***** GIVEN ENTRIES
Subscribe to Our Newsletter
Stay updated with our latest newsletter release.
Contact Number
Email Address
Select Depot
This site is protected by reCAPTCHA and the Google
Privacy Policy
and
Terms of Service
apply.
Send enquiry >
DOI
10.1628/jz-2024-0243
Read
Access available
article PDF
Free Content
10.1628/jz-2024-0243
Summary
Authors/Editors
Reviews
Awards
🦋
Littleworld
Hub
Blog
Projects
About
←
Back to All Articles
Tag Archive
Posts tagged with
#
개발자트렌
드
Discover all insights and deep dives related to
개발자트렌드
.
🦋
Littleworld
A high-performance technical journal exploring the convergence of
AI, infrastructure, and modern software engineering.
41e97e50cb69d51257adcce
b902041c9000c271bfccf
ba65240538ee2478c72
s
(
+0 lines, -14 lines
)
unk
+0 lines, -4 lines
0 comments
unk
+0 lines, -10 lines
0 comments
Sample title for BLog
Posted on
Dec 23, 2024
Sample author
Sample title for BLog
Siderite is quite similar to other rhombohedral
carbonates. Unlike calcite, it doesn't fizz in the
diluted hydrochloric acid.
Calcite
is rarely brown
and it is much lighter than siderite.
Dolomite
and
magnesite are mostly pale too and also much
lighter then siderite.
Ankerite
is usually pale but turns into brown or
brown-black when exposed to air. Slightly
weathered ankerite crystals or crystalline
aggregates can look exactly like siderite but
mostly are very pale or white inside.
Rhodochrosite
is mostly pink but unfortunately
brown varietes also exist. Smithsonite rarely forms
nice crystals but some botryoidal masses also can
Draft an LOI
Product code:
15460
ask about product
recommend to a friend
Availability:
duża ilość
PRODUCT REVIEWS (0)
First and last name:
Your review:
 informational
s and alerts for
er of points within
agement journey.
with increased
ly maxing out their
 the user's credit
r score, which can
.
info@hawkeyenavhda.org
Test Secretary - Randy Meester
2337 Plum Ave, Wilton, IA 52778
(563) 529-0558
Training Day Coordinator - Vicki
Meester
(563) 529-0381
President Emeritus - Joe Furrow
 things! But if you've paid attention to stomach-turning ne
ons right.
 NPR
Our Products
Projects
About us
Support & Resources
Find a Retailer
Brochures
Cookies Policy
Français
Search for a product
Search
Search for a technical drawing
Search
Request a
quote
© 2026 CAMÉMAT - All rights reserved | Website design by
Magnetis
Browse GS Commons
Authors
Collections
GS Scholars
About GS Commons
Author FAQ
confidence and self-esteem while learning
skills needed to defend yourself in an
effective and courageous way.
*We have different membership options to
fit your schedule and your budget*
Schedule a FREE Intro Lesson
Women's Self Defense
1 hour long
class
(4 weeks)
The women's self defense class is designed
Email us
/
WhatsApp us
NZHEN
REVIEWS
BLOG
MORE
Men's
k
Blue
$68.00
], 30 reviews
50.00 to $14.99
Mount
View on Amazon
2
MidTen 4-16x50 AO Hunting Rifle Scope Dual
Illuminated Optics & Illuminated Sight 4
**********
WHAT THIS TASK INVOLVES - Based on the entries above, please count how many lines contain the string "Meester", and reply with the figure only.

RESULT OF THE EXERCISE - 2